I can do this directly by typing in a few parameter values. I'll describe them here:

  • ServerInstance - The SQL Server instance  to connect to
  • Database - The database in which to run the command. If you don't include this, the query will run in your default database.
  • Query - The batch commands to run.

For my simple procedure, I can run a powershell cmdlet and get results on the screen, as you see here.

Invoke-SqlCmd execution

This uses my Windows account to connect, but I could have included the -UserName and -Password parameters if I wanted.

As you can see, the results are formatted on the screen as though they are in a table. However, an object is really returned, and I can use that to capture results and display them selectively, or even write them to a file.

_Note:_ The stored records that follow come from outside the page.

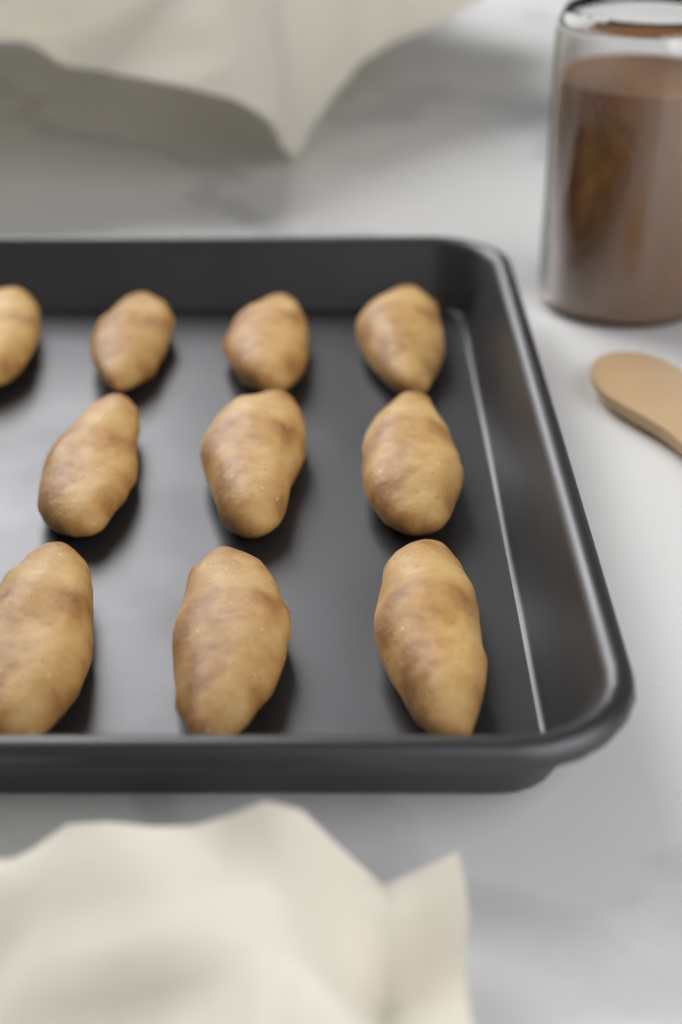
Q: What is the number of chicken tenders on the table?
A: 10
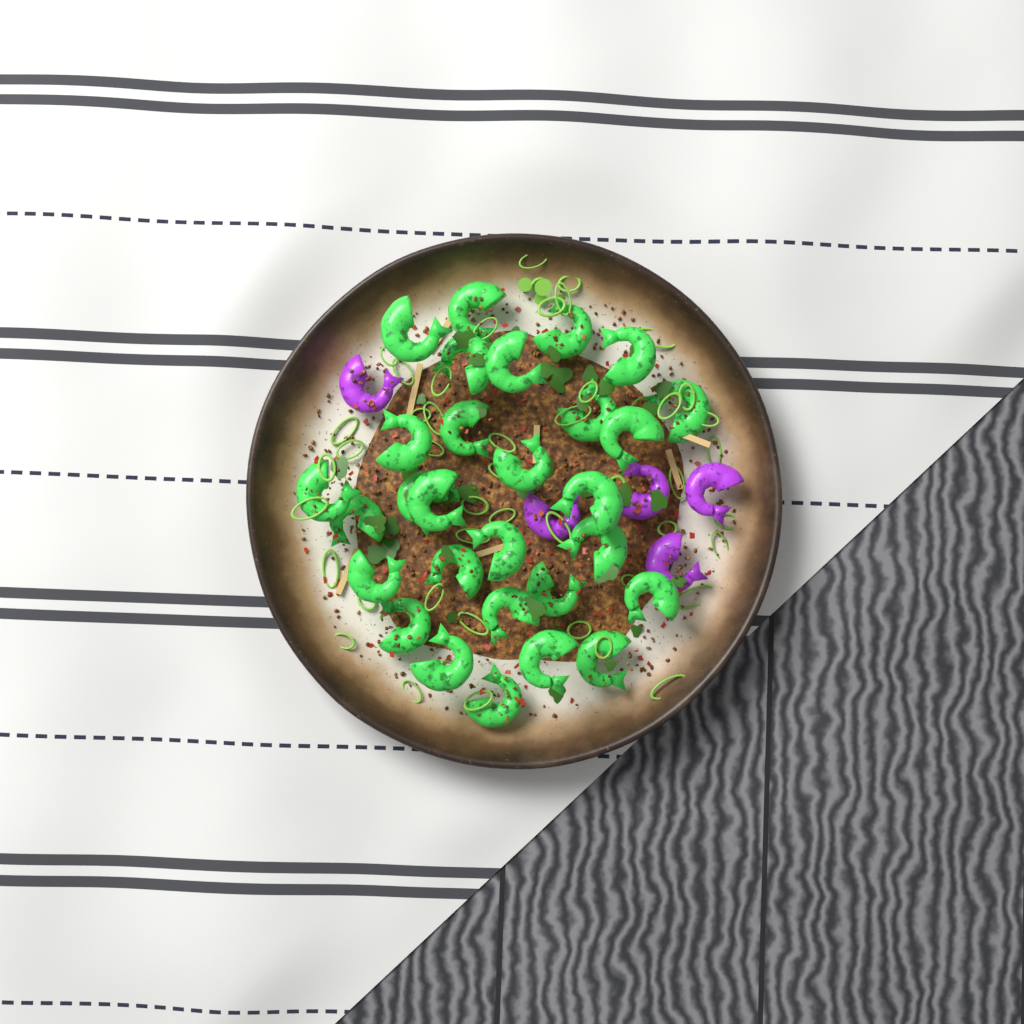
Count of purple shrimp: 5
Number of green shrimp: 29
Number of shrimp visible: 34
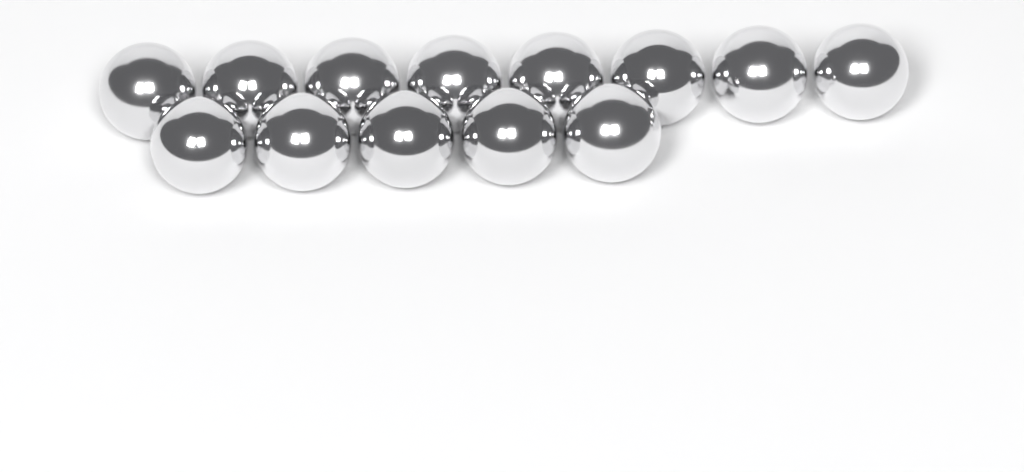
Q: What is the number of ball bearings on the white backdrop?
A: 13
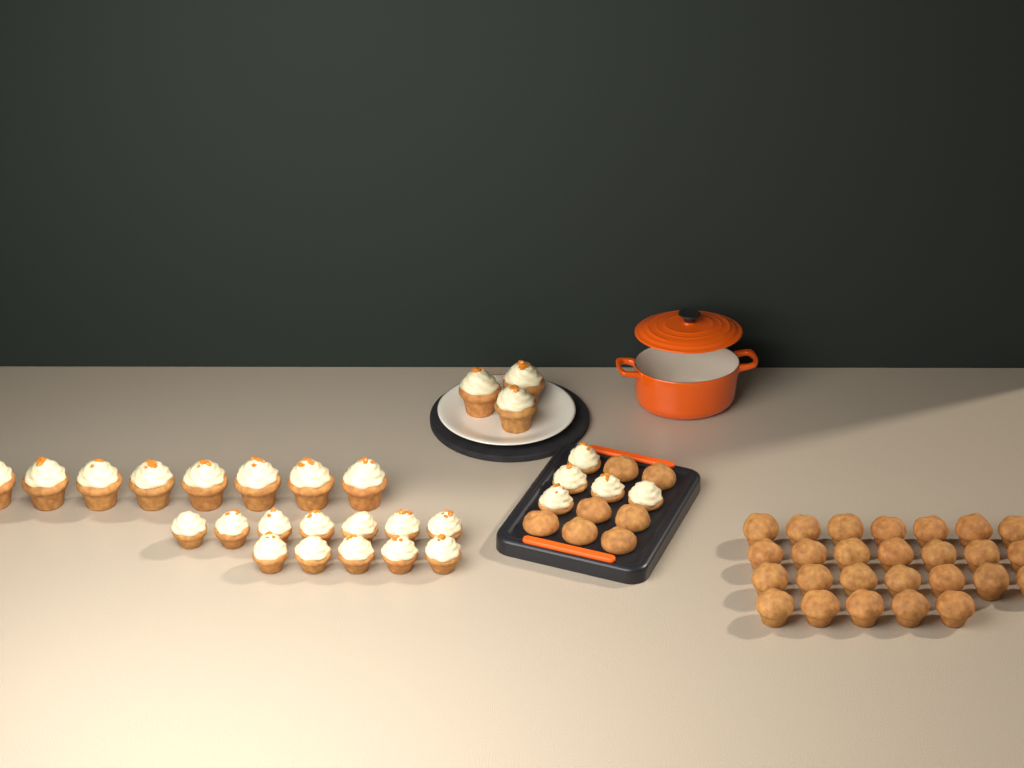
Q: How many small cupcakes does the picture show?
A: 17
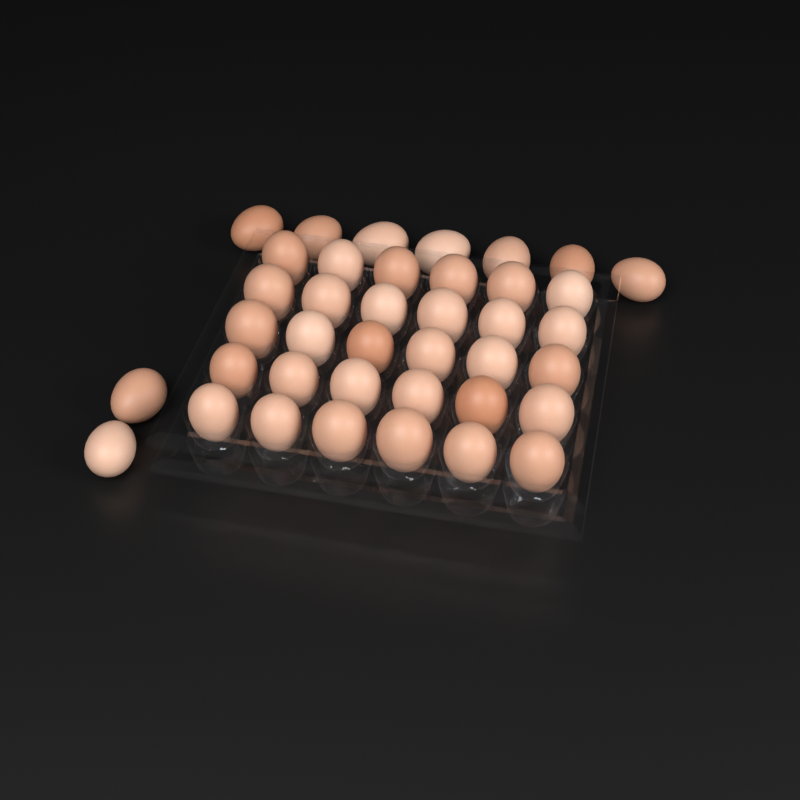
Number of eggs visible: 39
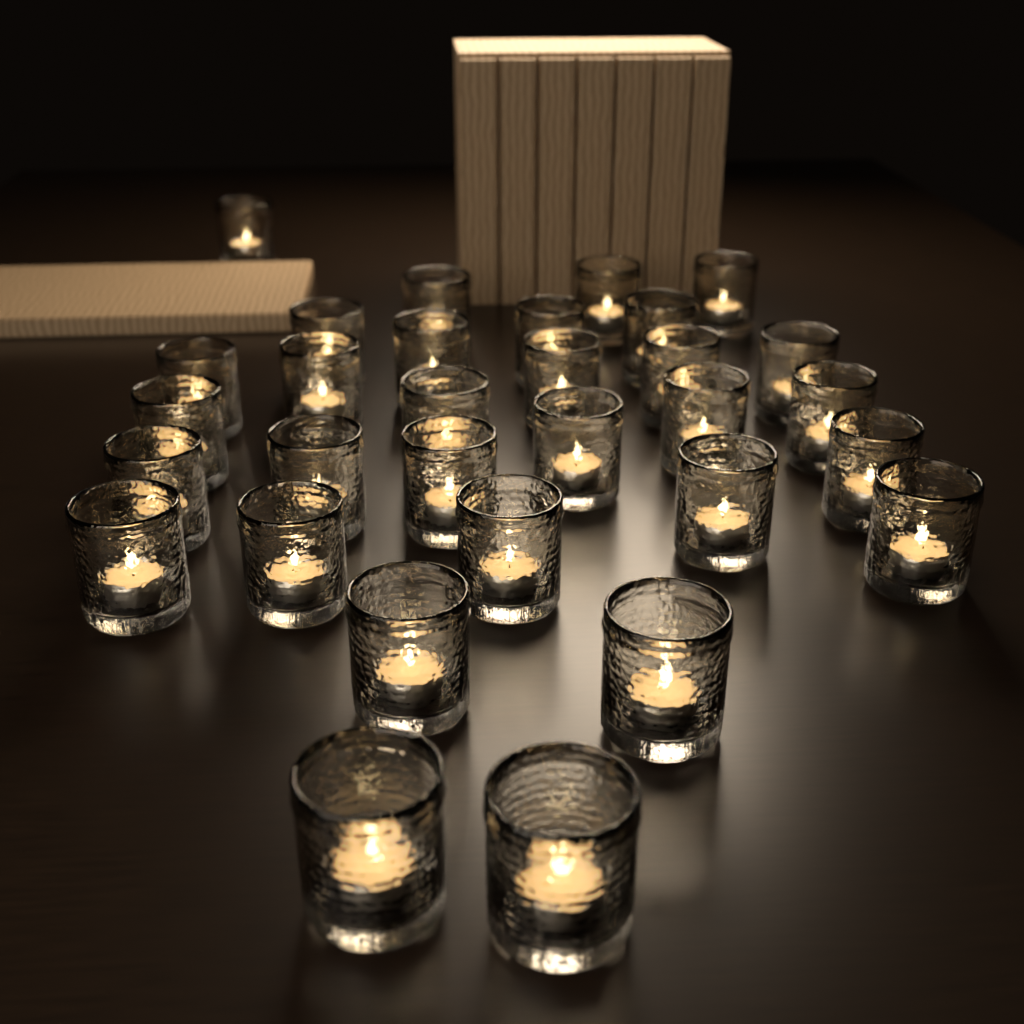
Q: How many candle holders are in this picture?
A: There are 31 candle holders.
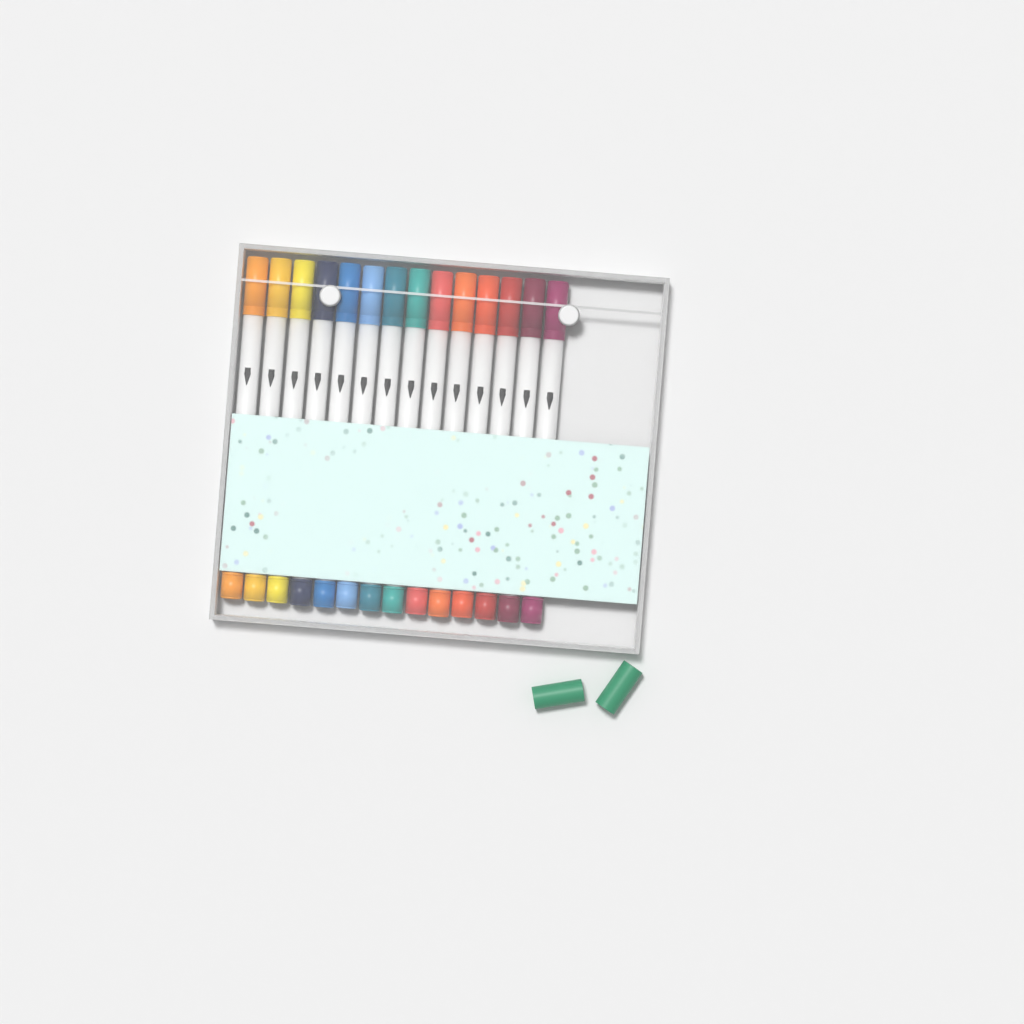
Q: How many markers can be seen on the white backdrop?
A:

As an example, this result set has 4 fields. What if I just want the CustomerID and the total sale? In that case, I can assign the results to a variable, and then I can output data from that variable. For example, here is a short script:

$results = Invoke-Sqlcmd -ServerInstance localhost -Database db2 -Query "CustomerSales"
foreach ($sale in $results) {Write-Host("Customer: " + $sale.CustomerID + ", TotalSale:$" +$sale.totalsale)}

This gives me the results on the screen like this:

Customer: 1, TotalSale:$10200.0000
Customer: 4, TotalSale:$500.0000
Customer: 6, TotalSale:$5720.0000
Customer: 7, TotalSale:$2000.0000

If I wanted to output these to a file, I could use Select-Object to pick certain fields, and then the Export-Csv cmdlet to write this to a file. I string this together, passing in my $results variable. like this:

 $results | Select-Object CustomerID, totalsale | Export-Csv -Path "sales.csv" -NoTypeInformation

If I open up the file, sales.csv, I'll see this:

csv file with results

If I skipped the entire Select-Object part of the script, I'd run this:

$results | Export-Csv -Path "sales2.csv" -NoTypeInformation

and see this in the CSV.

csv file with all results

I can also change my first Invoke-SqlCmd call to execute against the other database, and I'll see these results on the screen:

Results from other database

Summary

This is a short article that shows how you can use PowerShell to connect to SQL Server, run a query and get results, and write them to a file. This is a very basic look at this process, and if you decide to do something similar, be sure that you use variables for most of the values I passed in as parameters so that you can script this to work in loops and against multiple systems.